PROBLEM DESCRIPTION
The word "când" marks the lines to keep; find each one in the data and copy it.
EXERCISE INPUTS below:
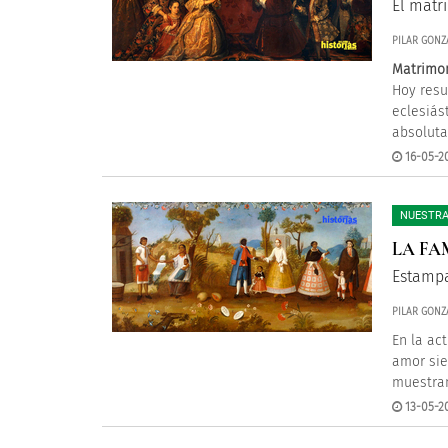
El matr
PILAR GONZ
Matrimon
Hoy resu
eclesiás
absoluta
16-05-20
NUESTRA
LA FA
Estampa
PILAR GONZ
En la ac
amor sie
muestran
13-05-2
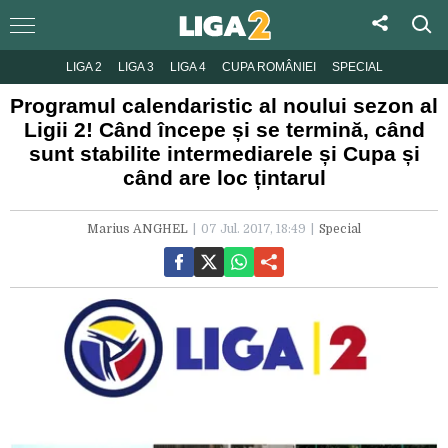
LIGA 2
LIGA 3
LIGA 4
CUPA ROMÂNIEI
SPECIAL
Programul calendaristic al noului sezon al
Ligii 2! Când începe și se termină, când
sunt stabilite intermediarele și Cupa și
când are loc țintarul
Marius ANGHEL
07 Jul. 2017, 18:49
Special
End of EXERCISE INPUTS.
REPLY TO THE EXERCISE
Ligii 2! Când începe și se termină, când
când are loc țintarul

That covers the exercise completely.